## Required task
Copy the listing below word for word, keeping every line as it appears.
>>>
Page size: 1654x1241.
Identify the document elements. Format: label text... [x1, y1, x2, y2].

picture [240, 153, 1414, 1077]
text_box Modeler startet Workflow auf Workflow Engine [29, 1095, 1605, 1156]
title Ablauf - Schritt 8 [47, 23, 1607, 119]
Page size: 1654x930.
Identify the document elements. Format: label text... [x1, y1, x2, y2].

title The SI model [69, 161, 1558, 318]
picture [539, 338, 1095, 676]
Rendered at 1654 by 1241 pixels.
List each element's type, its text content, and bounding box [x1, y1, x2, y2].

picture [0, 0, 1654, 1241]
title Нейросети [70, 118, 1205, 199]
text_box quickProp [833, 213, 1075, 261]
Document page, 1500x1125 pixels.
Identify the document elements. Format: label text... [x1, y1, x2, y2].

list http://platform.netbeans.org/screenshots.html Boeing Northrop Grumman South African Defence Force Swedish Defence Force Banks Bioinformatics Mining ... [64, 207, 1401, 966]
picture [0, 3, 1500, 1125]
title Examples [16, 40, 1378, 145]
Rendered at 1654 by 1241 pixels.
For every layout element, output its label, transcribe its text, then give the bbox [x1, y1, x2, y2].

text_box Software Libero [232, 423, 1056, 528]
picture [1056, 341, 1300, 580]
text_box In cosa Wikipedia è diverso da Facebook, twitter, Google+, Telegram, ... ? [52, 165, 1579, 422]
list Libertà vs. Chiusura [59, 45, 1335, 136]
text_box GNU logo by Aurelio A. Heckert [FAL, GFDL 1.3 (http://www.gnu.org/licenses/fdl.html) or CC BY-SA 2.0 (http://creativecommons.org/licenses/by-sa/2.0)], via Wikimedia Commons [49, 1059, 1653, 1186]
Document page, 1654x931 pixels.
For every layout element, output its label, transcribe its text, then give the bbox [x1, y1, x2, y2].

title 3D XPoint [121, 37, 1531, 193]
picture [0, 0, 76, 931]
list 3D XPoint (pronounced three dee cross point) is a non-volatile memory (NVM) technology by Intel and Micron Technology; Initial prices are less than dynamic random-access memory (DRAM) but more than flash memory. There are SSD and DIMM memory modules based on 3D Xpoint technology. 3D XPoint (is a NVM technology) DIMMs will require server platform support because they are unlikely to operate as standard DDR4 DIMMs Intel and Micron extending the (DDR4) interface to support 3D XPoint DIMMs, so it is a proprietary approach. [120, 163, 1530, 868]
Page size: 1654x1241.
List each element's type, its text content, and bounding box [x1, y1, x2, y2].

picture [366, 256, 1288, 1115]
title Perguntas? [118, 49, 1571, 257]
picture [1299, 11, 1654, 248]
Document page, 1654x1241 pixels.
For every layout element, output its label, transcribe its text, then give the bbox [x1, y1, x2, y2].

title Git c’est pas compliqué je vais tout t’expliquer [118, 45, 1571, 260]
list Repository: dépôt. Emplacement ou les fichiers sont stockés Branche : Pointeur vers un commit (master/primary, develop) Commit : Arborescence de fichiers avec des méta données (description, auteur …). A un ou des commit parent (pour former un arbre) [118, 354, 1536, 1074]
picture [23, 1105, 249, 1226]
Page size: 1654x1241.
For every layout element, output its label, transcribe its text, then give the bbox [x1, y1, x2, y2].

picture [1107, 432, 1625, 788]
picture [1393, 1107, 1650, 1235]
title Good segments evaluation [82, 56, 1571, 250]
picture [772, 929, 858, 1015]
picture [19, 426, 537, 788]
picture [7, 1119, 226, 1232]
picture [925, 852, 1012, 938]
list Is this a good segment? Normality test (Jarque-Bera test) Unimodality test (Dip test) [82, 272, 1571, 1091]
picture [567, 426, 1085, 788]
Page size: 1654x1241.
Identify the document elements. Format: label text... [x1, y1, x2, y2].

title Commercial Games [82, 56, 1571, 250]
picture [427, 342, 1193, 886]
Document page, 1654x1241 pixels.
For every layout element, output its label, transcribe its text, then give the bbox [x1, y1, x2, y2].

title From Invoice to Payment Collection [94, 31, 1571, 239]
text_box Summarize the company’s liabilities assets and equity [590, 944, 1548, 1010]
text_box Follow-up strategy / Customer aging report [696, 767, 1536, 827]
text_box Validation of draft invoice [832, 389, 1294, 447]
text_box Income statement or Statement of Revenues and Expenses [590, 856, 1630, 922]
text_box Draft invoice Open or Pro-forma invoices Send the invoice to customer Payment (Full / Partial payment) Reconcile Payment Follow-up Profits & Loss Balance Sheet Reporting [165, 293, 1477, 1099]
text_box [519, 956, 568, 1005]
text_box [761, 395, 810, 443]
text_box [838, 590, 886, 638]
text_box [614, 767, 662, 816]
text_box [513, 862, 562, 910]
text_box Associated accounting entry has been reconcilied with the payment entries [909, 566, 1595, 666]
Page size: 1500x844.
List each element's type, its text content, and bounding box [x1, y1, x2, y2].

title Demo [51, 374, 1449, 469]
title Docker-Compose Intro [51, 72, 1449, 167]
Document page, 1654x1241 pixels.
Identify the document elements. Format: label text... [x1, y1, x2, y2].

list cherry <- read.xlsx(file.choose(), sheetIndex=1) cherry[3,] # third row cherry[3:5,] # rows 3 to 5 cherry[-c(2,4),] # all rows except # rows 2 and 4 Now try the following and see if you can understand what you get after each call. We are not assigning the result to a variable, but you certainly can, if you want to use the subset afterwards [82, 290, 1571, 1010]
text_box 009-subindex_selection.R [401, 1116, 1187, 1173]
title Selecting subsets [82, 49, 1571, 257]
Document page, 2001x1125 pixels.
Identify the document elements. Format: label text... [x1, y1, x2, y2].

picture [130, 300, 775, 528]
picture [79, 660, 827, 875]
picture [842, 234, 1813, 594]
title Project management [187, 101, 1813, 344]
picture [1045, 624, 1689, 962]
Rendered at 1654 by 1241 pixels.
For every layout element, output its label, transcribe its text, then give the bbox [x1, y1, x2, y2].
<<<
## The completed task
Page size: 1654x1241.
Identify the document elements. Format: label text... [x1, y1, x2, y2].

picture [240, 153, 1414, 1077]
text_box Modeler startet Workflow auf Workflow Engine [29, 1095, 1605, 1156]
title Ablauf - Schritt 8 [47, 23, 1607, 119]
Page size: 1654x930.
Identify the document elements. Format: label text... [x1, y1, x2, y2].

title The SI model [69, 161, 1558, 318]
picture [539, 338, 1095, 676]
Rendered at 1654 by 1241 pixels.
List each element's type, its text content, and bounding box [x1, y1, x2, y2].

picture [0, 0, 1654, 1241]
title Нейросети [70, 118, 1205, 199]
text_box quickProp [833, 213, 1075, 261]
Document page, 1500x1125 pixels.
Identify the document elements. Format: label text... [x1, y1, x2, y2].

list http://platform.netbeans.org/screenshots.html Boeing Northrop Grumman South African Defence Force Swedish Defence Force Banks Bioinformatics Mining ... [64, 207, 1401, 966]
picture [0, 3, 1500, 1125]
title Examples [16, 40, 1378, 145]
Rendered at 1654 by 1241 pixels.
For every layout element, output its label, transcribe its text, then give the bbox [x1, y1, x2, y2].

text_box Software Libero [232, 423, 1056, 528]
picture [1056, 341, 1300, 580]
text_box In cosa Wikipedia è diverso da Facebook, twitter, Google+, Telegram, ... ? [52, 165, 1579, 422]
list Libertà vs. Chiusura [59, 45, 1335, 136]
text_box GNU logo by Aurelio A. Heckert [FAL, GFDL 1.3 (http://www.gnu.org/licenses/fdl.html) or CC BY-SA 2.0 (http://creativecommons.org/licenses/by-sa/2.0)], via Wikimedia Commons [49, 1059, 1653, 1186]
Document page, 1654x931 pixels.
For every layout element, output its label, transcribe its text, then give the bbox [x1, y1, x2, y2].

title 3D XPoint [121, 37, 1531, 193]
picture [0, 0, 76, 931]
list 3D XPoint (pronounced three dee cross point) is a non-volatile memory (NVM) technology by Intel and Micron Technology; Initial prices are less than dynamic random-access memory (DRAM) but more than flash memory. There are SSD and DIMM memory modules based on 3D Xpoint technology. 3D XPoint (is a NVM technology) DIMMs will require server platform support because they are unlikely to operate as standard DDR4 DIMMs Intel and Micron extending the (DDR4) interface to support 3D XPoint DIMMs, so it is a proprietary approach. [120, 163, 1530, 868]
Page size: 1654x1241.
List each element's type, its text content, and bounding box [x1, y1, x2, y2].

picture [366, 256, 1288, 1115]
title Perguntas? [118, 49, 1571, 257]
picture [1299, 11, 1654, 248]
Document page, 1654x1241 pixels.
For every layout element, output its label, transcribe its text, then give the bbox [x1, y1, x2, y2].

title Git c’est pas compliqué je vais tout t’expliquer [118, 45, 1571, 260]
list Repository: dépôt. Emplacement ou les fichiers sont stockés Branche : Pointeur vers un commit (master/primary, develop) Commit : Arborescence de fichiers avec des méta données (description, auteur …). A un ou des commit parent (pour former un arbre) [118, 354, 1536, 1074]
picture [23, 1105, 249, 1226]
Page size: 1654x1241.
For every layout element, output its label, transcribe its text, then give the bbox [x1, y1, x2, y2].

picture [1107, 432, 1625, 788]
picture [1393, 1107, 1650, 1235]
title Good segments evaluation [82, 56, 1571, 250]
picture [772, 929, 858, 1015]
picture [19, 426, 537, 788]
picture [7, 1119, 226, 1232]
picture [925, 852, 1012, 938]
list Is this a good segment? Normality test (Jarque-Bera test) Unimodality test (Dip test) [82, 272, 1571, 1091]
picture [567, 426, 1085, 788]
Page size: 1654x1241.
Identify the document elements. Format: label text... [x1, y1, x2, y2].

title Commercial Games [82, 56, 1571, 250]
picture [427, 342, 1193, 886]
Document page, 1654x1241 pixels.
For every layout element, output its label, transcribe its text, then give the bbox [x1, y1, x2, y2].

title From Invoice to Payment Collection [94, 31, 1571, 239]
text_box Summarize the company’s liabilities assets and equity [590, 944, 1548, 1010]
text_box Follow-up strategy / Customer aging report [696, 767, 1536, 827]
text_box Validation of draft invoice [832, 389, 1294, 447]
text_box Income statement or Statement of Revenues and Expenses [590, 856, 1630, 922]
text_box Draft invoice Open or Pro-forma invoices Send the invoice to customer Payment (Full / Partial payment) Reconcile Payment Follow-up Profits & Loss Balance Sheet Reporting [165, 293, 1477, 1099]
text_box [519, 956, 568, 1005]
text_box [761, 395, 810, 443]
text_box [838, 590, 886, 638]
text_box [614, 767, 662, 816]
text_box [513, 862, 562, 910]
text_box Associated accounting entry has been reconcilied with the payment entries [909, 566, 1595, 666]
Page size: 1500x844.
List each element's type, its text content, and bounding box [x1, y1, x2, y2].

title Demo [51, 374, 1449, 469]
title Docker-Compose Intro [51, 72, 1449, 167]
Document page, 1654x1241 pixels.
Identify the document elements. Format: label text... [x1, y1, x2, y2].

list cherry <- read.xlsx(file.choose(), sheetIndex=1) cherry[3,] # third row cherry[3:5,] # rows 3 to 5 cherry[-c(2,4),] # all rows except # rows 2 and 4 Now try the following and see if you can understand what you get after each call. We are not assigning the result to a variable, but you certainly can, if you want to use the subset afterwards [82, 290, 1571, 1010]
text_box 009-subindex_selection.R [401, 1116, 1187, 1173]
title Selecting subsets [82, 49, 1571, 257]
Document page, 2001x1125 pixels.
Identify the document elements. Format: label text... [x1, y1, x2, y2].

picture [130, 300, 775, 528]
picture [79, 660, 827, 875]
picture [842, 234, 1813, 594]
title Project management [187, 101, 1813, 344]
picture [1045, 624, 1689, 962]
Rendered at 1654 by 1241 pixels.
For every layout element, output its label, transcribe its text, then give the bbox [x1, y1, x2, y2].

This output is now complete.